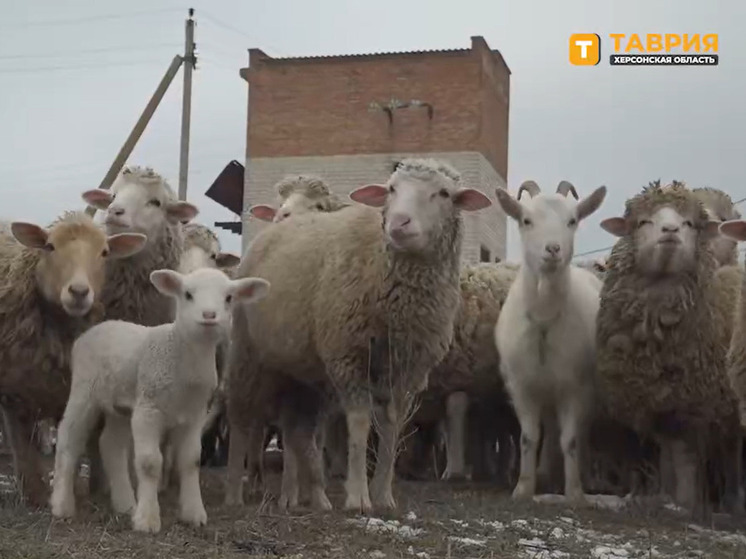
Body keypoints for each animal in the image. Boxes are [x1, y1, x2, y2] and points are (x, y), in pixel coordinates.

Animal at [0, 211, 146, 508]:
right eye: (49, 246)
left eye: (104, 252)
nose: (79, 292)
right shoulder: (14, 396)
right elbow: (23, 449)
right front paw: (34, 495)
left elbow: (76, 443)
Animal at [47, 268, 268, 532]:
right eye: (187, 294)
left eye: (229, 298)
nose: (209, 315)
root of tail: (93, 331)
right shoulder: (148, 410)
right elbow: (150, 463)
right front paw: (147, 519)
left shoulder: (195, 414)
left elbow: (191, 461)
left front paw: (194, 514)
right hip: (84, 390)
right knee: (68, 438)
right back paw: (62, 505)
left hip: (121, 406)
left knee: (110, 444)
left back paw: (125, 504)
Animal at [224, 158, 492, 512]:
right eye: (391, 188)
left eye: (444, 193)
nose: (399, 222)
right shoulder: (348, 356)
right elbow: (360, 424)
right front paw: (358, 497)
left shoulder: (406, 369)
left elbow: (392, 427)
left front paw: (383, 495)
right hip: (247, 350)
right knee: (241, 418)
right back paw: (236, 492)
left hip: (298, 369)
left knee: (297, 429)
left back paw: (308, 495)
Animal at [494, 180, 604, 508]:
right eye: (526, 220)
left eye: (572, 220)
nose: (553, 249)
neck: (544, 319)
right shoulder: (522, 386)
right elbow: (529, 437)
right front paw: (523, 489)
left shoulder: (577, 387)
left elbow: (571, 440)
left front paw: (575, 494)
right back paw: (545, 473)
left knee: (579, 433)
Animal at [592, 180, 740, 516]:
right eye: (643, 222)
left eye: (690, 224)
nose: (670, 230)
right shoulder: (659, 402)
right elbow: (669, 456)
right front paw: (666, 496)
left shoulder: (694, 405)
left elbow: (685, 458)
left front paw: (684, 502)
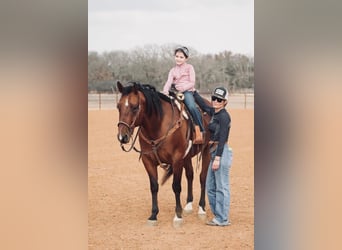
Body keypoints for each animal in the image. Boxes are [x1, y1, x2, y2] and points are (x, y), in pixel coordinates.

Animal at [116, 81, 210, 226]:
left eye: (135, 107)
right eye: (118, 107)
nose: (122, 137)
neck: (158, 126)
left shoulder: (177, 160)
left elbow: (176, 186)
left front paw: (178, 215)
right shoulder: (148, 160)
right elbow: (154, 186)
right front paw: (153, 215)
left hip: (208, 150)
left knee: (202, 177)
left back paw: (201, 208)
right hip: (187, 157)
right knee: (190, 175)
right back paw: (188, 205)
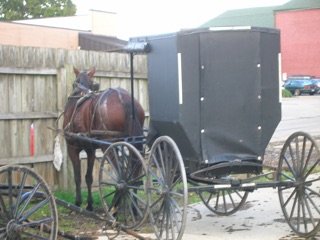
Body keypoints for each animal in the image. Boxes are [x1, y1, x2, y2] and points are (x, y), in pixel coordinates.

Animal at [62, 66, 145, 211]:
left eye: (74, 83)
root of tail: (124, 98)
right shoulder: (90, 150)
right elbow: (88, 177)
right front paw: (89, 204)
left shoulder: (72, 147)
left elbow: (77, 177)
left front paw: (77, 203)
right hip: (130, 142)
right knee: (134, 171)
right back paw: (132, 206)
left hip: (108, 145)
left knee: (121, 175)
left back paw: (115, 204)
● ● ● ● ●
What to work on: The lines wanted are those from the start of the material above through the line with "left front paw: (684, 502)", both included; print them exactly and skip any picture.

Written response:
Body keypoints for each animal in the image. Boxes are [x1, y1, x2, y2] and points are (x, y), in pixel coordinates.

Animal at [0, 211, 146, 508]:
right eye: (49, 246)
left eye: (104, 252)
nose: (79, 292)
right shoulder: (14, 396)
right elbow: (23, 449)
right front paw: (34, 495)
left elbow: (76, 443)
Animal at [47, 268, 268, 532]:
right eye: (187, 294)
left eye: (229, 298)
nose: (209, 315)
root of tail: (93, 331)
right shoulder: (148, 410)
right elbow: (150, 463)
right front paw: (147, 519)
left shoulder: (195, 414)
left elbow: (191, 461)
left front paw: (194, 514)
right hip: (84, 390)
right knee: (68, 438)
right back paw: (62, 505)
left hip: (121, 406)
left knee: (110, 444)
left back paw: (125, 504)
Animal at [224, 158, 492, 512]:
right eye: (391, 188)
left eye: (444, 193)
nose: (399, 222)
right shoulder: (348, 356)
right elbow: (360, 424)
right front paw: (358, 497)
left shoulder: (406, 369)
left elbow: (392, 427)
left front paw: (383, 495)
right hip: (247, 350)
right knee: (241, 418)
right back paw: (236, 492)
left hip: (298, 369)
left knee: (297, 429)
left back paw: (308, 495)
Animal at [494, 180, 604, 508]:
right eye: (526, 220)
left eye: (572, 220)
nose: (553, 249)
neck: (544, 319)
right shoulder: (522, 386)
right elbow: (529, 437)
right front paw: (523, 489)
left shoulder: (577, 387)
left elbow: (571, 440)
left front paw: (575, 494)
right back paw: (545, 473)
left knee: (579, 433)
Animal at [592, 180, 740, 516]:
right eye: (643, 222)
left eye: (690, 224)
nose: (670, 230)
right shoulder: (659, 402)
right elbow: (669, 456)
right front paw: (666, 496)
left shoulder: (694, 405)
left elbow: (685, 458)
left front paw: (684, 502)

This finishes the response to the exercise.